The Tax Relief and Health Care Act of 2006 (USA) envisaged stoppage of payments to hospitals for several negative consequences of care that result in injury, illness or death.

This rule was expected to reduce hospital payments for eight serious types of preventable incidents: Objects left in a patient during surgery, blood transfusion reactions, air embolism, falls, mediastinitis, and urinary tract infections from catheters, pressure ulcers, and sepsis from catheters. Reporting of “never events” and creation of performance benchmarks was also made mandatory for hospitals.

Encouragement for Reporting of Adverse Patient Events:

The 1999 Institute of Medicine (IOM, USA) report recommended “a nationwide mandatory reporting system that provides for collection of standardized information by state governments about adverse events that result in death or serious harm.”

However, professional organizations, such as the Anesthesia Patient Safety Foundation, did not approve the measure apprehending that any inappropriate public disclosure and punitive action might lead to hiding the adverse events and defeat the purpose.

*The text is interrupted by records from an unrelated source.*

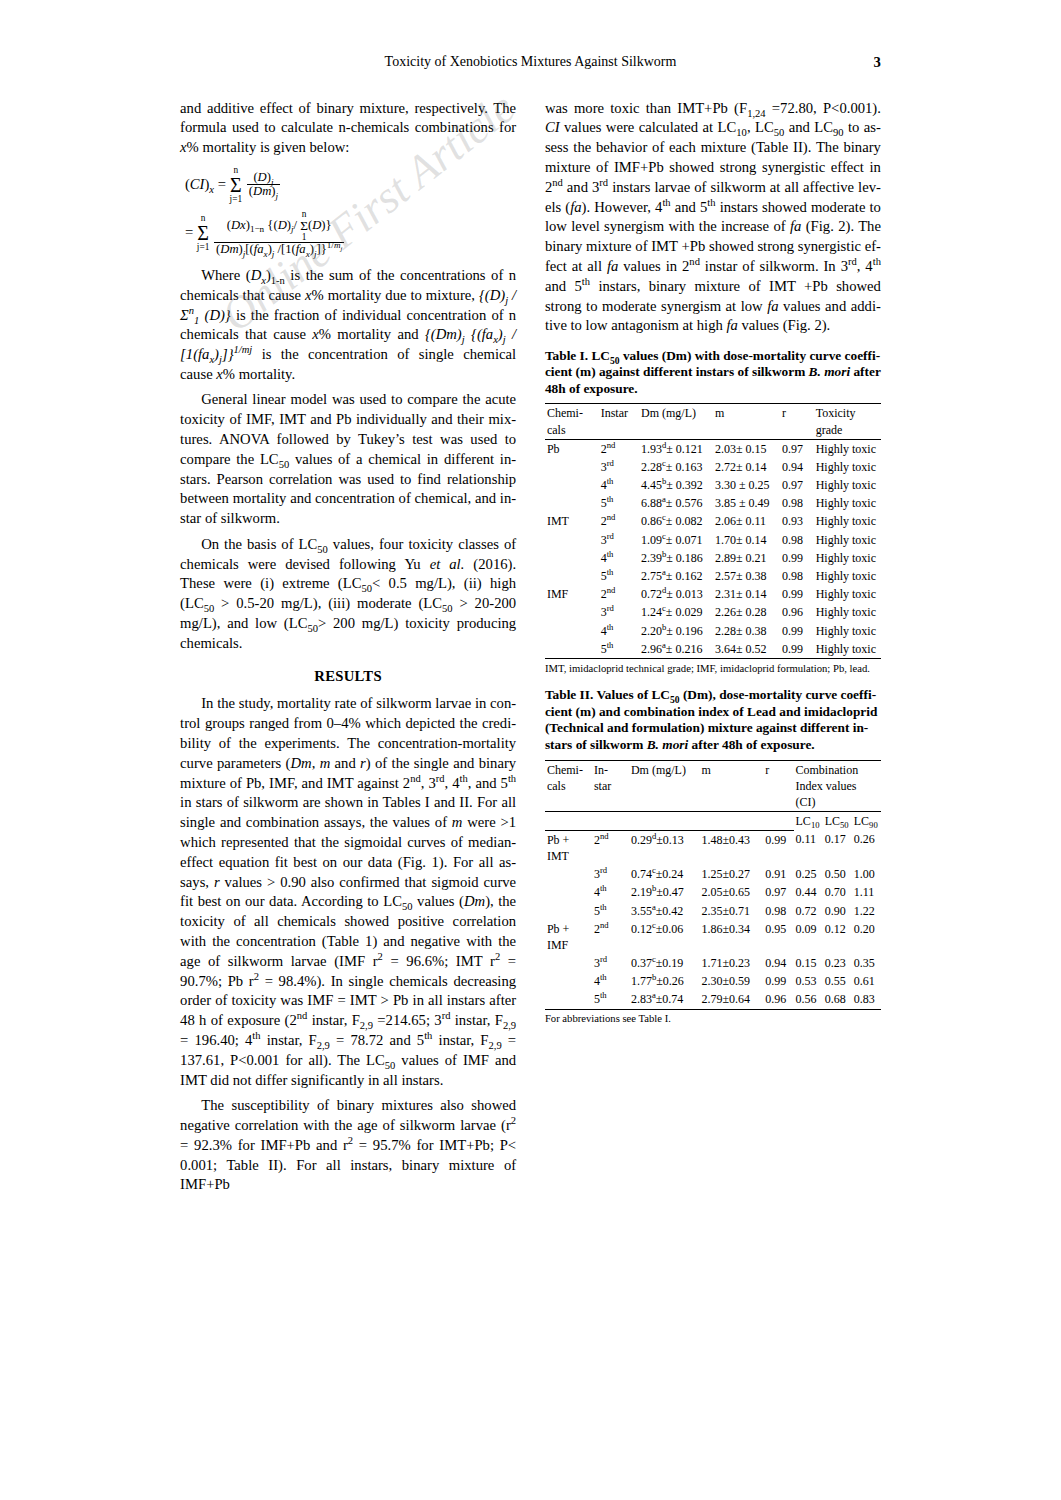Toxicity of Xenobiotics Mixtures Against Silkworm 3
Online First Article
and additive effect of binary mixture, respectively. The formula used to calculate n-chemicals combinations for x% mortality is given below:
(CI)x = nΣj=1 (D)j(Dm)j = nΣj=1 (Dx)1−n {(D)j/ nΣ 1(D)}(Dm)j[(fax)j /[1(fax)j]}1/mj
Where (Dx)1-n is the sum of the concentrations of n chemicals that cause x% mortality due to mixture, {(D)j / Σn1 (D)} is the fraction of individual concentration of n chemicals that cause x% mortality and {(Dm)j {(fax)j / [1(fax)j]}1/mj is the concentration of single chemical cause x% mortality.
General linear model was used to compare the acute toxicity of IMF, IMT and Pb individually and their mixtures. ANOVA followed by Tukey’s test was used to compare the LC50 values of a chemical in different instars. Pearson correlation was used to find relationship between mortality and concentration of chemical, and instar of silkworm.
On the basis of LC50 values, four toxicity classes of chemicals were devised following Yu et al. (2016). These were (i) extreme (LC50< 0.5 mg/L), (ii) high (LC50 > 0.5-20 mg/L), (iii) moderate (LC50 > 20-200 mg/L), and low (LC50> 200 mg/L) toxicity producing chemicals.
RESULTS
In the study, mortality rate of silkworm larvae in control groups ranged from 0–4% which depicted the credibility of the experiments. The concentration-mortality curve parameters (Dm, m and r) of the single and binary mixture of Pb, IMF, and IMT against 2nd, 3rd, 4th, and 5th in stars of silkworm are shown in Tables I and II. For all single and combination assays, the values of m were >1 which represented that the sigmoidal curves of median-effect equation fit best on our data (Fig. 1). For all assays, r values > 0.90 also confirmed that sigmoid curve fit best on our data. According to LC50 values (Dm), the toxicity of all chemicals showed positive correlation with the concentration (Table 1) and negative with the age of silkworm larvae (IMF r2 = 96.6%; IMT r2 = 90.7%; Pb r2 = 98.4%). In single chemicals decreasing order of toxicity was IMF = IMT > Pb in all instars after 48 h of exposure (2nd instar, F2,9 =214.65; 3rd instar, F2,9 = 196.40; 4th instar, F2,9 = 78.72 and 5th instar, F2,9 = 137.61, P<0.001 for all). The LC50 values of IMF and IMT did not differ significantly in all instars.
The susceptibility of binary mixtures also showed negative correlation with the age of silkworm larvae (r2 = 92.3% for IMF+Pb and r2 = 95.7% for IMT+Pb; P< 0.001; Table II). For all instars, binary mixture of IMF+Pb
was more toxic than IMT+Pb (F1,24 =72.80, P<0.001). CI values were calculated at LC10, LC50 and LC90 to assess the behavior of each mixture (Table II). The binary mixture of IMF+Pb showed strong synergistic effect in 2nd and 3rd instars larvae of silkworm at all affective levels (fa). However, 4th and 5th instars showed moderate to low level synergism with the increase of fa (Fig. 2). The binary mixture of IMT +Pb showed strong synergistic effect at all fa values in 2nd instar of silkworm. In 3rd, 4th and 5th instars, binary mixture of IMT +Pb showed strong to moderate synergism at low fa values and additive to low antagonism at high fa values (Fig. 2).
Table I. LC50 values (Dm) with dose-mortality curve coefficient (m) against different instars of silkworm B. mori after 48h of exposure.
| Chemi- cals | Instar | Dm (mg/L) | m | r | Toxicity grade |
| --- | --- | --- | --- | --- | --- |
| Pb | 2 nd | 1.93 d ± 0.121 | 2.03± 0.15 | 0.97 | Highly toxic |
| | 3 rd | 2.28 c ± 0.163 | 2.72± 0.14 | 0.94 | Highly toxic |
| | 4 th | 4.45 b ± 0.392 | 3.30 ± 0.25 | 0.97 | Highly toxic |
| | 5 th | 6.88 a ± 0.576 | 3.85 ± 0.49 | 0.98 | Highly toxic |
| IMT | 2 nd | 0.86 c ± 0.082 | 2.06± 0.11 | 0.93 | Highly toxic |
| | 3 rd | 1.09 c ± 0.071 | 1.70± 0.14 | 0.98 | Highly toxic |
| | 4 th | 2.39 b ± 0.186 | 2.89± 0.21 | 0.99 | Highly toxic |
| | 5 th | 2.75 a ± 0.162 | 2.57± 0.38 | 0.98 | Highly toxic |
| IMF | 2 nd | 0.72 d ± 0.013 | 2.31± 0.14 | 0.99 | Highly toxic |
| | 3 rd | 1.24 c ± 0.029 | 2.26± 0.28 | 0.96 | Highly toxic |
| | 4 th | 2.20 b ± 0.196 | 2.28± 0.38 | 0.99 | Highly toxic |
| | 5 th | 2.96 a ± 0.216 | 3.64± 0.52 | 0.99 | Highly toxic |
IMT, imidacloprid technical grade; IMF, imidacloprid formulation; Pb, lead.
Table II. Values of LC50 (Dm), dose-mortality curve coefficient (m) and combination index of Lead and imidacloprid (Technical and formulation) mixture against different instars of silkworm B. mori after 48h of exposure.
| Chemi- cals | In- star | Dm (mg/L) | m | r | Combination Index values (CI) |
| --- | --- | --- | --- | --- | --- |
| | | | | | LC 10 | LC 50 | LC 90 |
| Pb + IMT | 2 nd | 0.29 d ±0.13 | 1.48±0.43 | 0.99 | 0.11 | 0.17 | 0.26 |
| | 3 rd | 0.74 c ±0.24 | 1.25±0.27 | 0.91 | 0.25 | 0.50 | 1.00 |
| | 4 th | 2.19 b ±0.47 | 2.05±0.65 | 0.97 | 0.44 | 0.70 | 1.11 |
| | 5 th | 3.55 a ±0.42 | 2.35±0.71 | 0.98 | 0.72 | 0.90 | 1.22 |
| Pb + IMF | 2 nd | 0.12 c ±0.06 | 1.86±0.34 | 0.95 | 0.09 | 0.12 | 0.20 |
| | 3 rd | 0.37 c ±0.19 | 1.71±0.23 | 0.94 | 0.15 | 0.23 | 0.35 |
| | 4 th | 1.77 b ±0.26 | 2.30±0.59 | 0.99 | 0.53 | 0.55 | 0.61 |
| | 5 th | 2.83 a ±0.74 | 2.79±0.64 | 0.96 | 0.56 | 0.68 | 0.83 |
For abbreviations see Table I.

Although twenty three states established mandatory reporting systems for serious patient injuries or deaths by 2005, there was a lot of controversy over mandatory versus voluntary reporting.

In 2005, the US Congress passed the long-debated Patient Safety and Quality Improvement Act, 2005 establishing a federal reporting database. Under this act:

i. The reporting of serious patient harm by hospitals is voluntary and not mandatory

ii. The reports are collected by patient safety organizations under contract to analyze errors and recommend improvements

iii. The federal government coordinates data collection and maintenance of national database

iv. The reports remain confidential and cannot be used in liability cases.

In September 2005, the National Medical Error Disclosure and Compensation (MEDC) Bill was introduced, providing physicians protection from liability and a safe environment for disclosure, as part of a program to notify and compensate patients harmed by medical errors.

By 2008, thirty five US states had statutes allowing doctors and health care providers to ‘apologize and offer expressions of regret’ without their words being used against them in courts, and seven states had also passed laws mandating written disclosure of adverse events/bad outcomes to patients/their families.